A couple of days ago I needed to automate file downloading from a service, a very trivial task in every programming language (or using wget).
The little complication was represented by the web based authentication mechanism (userid/password) needed to access to files.
Determining which files to download and their usage (unzipping and picking files) required some specific business logic, nothing really complicated but very annoying.
After a while I realized this job can be done using Javascript and XPCOM and here I would share the solution based on nsIChannel.
What is does
- the service uses userid and password to login
- login to the service using HTTP POST method, it simulates an HTML <form/> submission
- store the cookies sent from server. They contains credentials login data, cookies usage is a prerequisite in our scenario
- reuse login data to download protected resources
Example usage
Suppose you want to automate download of extensions stored on AMO‘s sandbox, you must login first so this use-case is perfect for us.
Someone can consider this approach ugly, web services or Remora API are better but here I only want to demonstrate how to use nsIChannel.
Let’s start…
You can write the Javascript code shown below to download my extension RichFeedButton (dropped on sandbox an year ago)
var amoUsername = "dafi@localhost";
var amoPassword = "my_secret_code";
downloadProtectedResource(
"https://addons.mozilla.org/it/firefox/users/login",
"data[Login][email]=" + amoUsername + "&data[Login][password]" + amoPassword,
"https://addons.mozilla.org/en-US/firefox/downloads/file/33926/richfeedbutton-0.0.21-fx.xpi",
"/tmp/richfeedbutton-0.0.21-fx.xpi");
where our downloadProtectedResource function signature is shown below
function downloadProtectedResource(loginUrl, postData, resourceUrl, destPathName) { ... }
Nothing special, simply we need to know the HTML input names used for userid and password (ie data[Login][email] and data[Login][password]) and pass them in postData argument.

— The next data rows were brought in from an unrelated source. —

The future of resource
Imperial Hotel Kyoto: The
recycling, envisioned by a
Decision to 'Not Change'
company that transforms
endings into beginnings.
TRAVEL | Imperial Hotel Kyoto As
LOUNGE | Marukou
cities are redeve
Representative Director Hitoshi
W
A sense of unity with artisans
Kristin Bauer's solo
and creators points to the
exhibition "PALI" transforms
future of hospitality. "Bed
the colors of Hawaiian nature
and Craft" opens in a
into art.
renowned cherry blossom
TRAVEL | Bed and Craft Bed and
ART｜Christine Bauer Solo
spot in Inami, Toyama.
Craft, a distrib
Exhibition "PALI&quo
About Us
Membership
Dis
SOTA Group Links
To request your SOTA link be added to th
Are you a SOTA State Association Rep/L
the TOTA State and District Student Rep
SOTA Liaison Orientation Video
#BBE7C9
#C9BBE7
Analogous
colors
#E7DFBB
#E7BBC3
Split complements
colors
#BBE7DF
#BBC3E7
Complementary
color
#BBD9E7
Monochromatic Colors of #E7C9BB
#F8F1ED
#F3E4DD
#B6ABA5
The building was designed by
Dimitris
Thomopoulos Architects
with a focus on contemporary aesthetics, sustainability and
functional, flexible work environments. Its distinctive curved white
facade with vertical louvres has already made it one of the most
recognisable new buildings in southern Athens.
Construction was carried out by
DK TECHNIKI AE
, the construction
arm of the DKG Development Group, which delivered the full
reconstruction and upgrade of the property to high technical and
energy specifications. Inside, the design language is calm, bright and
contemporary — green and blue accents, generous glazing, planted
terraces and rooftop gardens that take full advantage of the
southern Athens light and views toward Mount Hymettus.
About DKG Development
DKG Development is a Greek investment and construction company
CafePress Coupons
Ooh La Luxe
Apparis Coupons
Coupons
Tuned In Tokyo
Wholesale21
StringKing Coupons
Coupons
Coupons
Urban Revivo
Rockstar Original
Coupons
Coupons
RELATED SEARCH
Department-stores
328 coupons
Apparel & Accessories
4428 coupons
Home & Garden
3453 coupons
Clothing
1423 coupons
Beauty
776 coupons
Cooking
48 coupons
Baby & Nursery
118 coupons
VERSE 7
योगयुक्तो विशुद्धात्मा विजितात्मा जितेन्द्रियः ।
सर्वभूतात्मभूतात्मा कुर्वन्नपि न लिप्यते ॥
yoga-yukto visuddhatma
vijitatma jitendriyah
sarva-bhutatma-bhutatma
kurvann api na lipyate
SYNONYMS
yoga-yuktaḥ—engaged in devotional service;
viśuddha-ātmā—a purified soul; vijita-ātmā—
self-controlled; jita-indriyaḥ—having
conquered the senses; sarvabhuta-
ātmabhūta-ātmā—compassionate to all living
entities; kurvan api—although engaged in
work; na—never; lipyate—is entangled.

The downloadProtectedResource interacts with nsIChannel (nsIHttpChannel) and other XPCOM object
function downloadProtectedResource(loginUrl, postData, resourceUrl, destPathName) {
var httpChannel = makeHttpChannel(loginUrl); // create an object nsIHttpChannel
var stream = makeStringStream(postData); // create an object nsIStringInputStream
setChannelPostData(httpChannel, stream); // fill data using nsIUploadChannel
// downloader saves data on disk
var downloader = new Downloader(resourceUrl, destPathName);
// make a login then passes cookies to downloader object
var cookieListener = new CookieRetrieverListener(downloader);
// start authentication and download
httpChannel.asyncOpen(cookieListener, null);
}
The object Downloader and CookieRetrieverListener implement the nsIStreamListener interface.
The cookieListener after obtaining cookies aborts the operation because we don’t need all server output, then it calls the downloader.
function CookieRetrieverListener(downloader) {
this.downloader = downloader;
this.cookies = "";
}
CookieRetrieverListener.prototype = {
onStartRequest: function(request, ctx) {
var channel = request.QueryInterface(Components.interfaces.nsIHttpChannel);
this.cookies = channel.getRequestHeader("Cookie");
// no need more data
throw Components.results.NS_ERROR_ABORT;
},
onDataAvailable : function(request, context, inputStream, offset, count) {
},
onStopRequest: function(request, ctx, status) {
this.downloader.cookies = this.cookies;
this.downloader.start();
}
}
Another way to use this code consists to download localizations from BabelZilla as shown below.
BabelZilla requires many parameters on query string 😕
var bzUsername = "dafi_duck";
var bzPassword = "my_secret_code";
var bzItemId = "88";
var bzExtId = "4432";
downloadProtectedResource("http://www.babelzilla.org/index.php",
"op2=login&lang=english&message=0"
+ "&option=ipblogin&task=login&0b14737c5ade1f7697a8f81b33b0bacf=1"
+ "&option=com_frontpage&Itemid=1"
+ "&username=" + bzUsername
+ "&passwd=" + bzPassword,
"http://www.babelzilla.org/index.php?option=com_wts&type=downloadtar"
+ "&Itemid=" + bzItemId
+ "&extension=" + bzExtId,
"/tmp/vsw.tar.gz");
nsIChannel.asyncOpen
Accessing to cookies received from server requires to use nsIStreamListener available only in asynchronous open calls.
This needs to start the download only when cookies are surely retrieved, this is achieved using the nsIRequestObserver.onStopRequest, any better idea is very appreciated.
Complete code
The complete code contains a few of helper functions (reading binary stream, saving file) and is available on SVN, it’s ready to be executed as Komodo macro simply setting userid and password.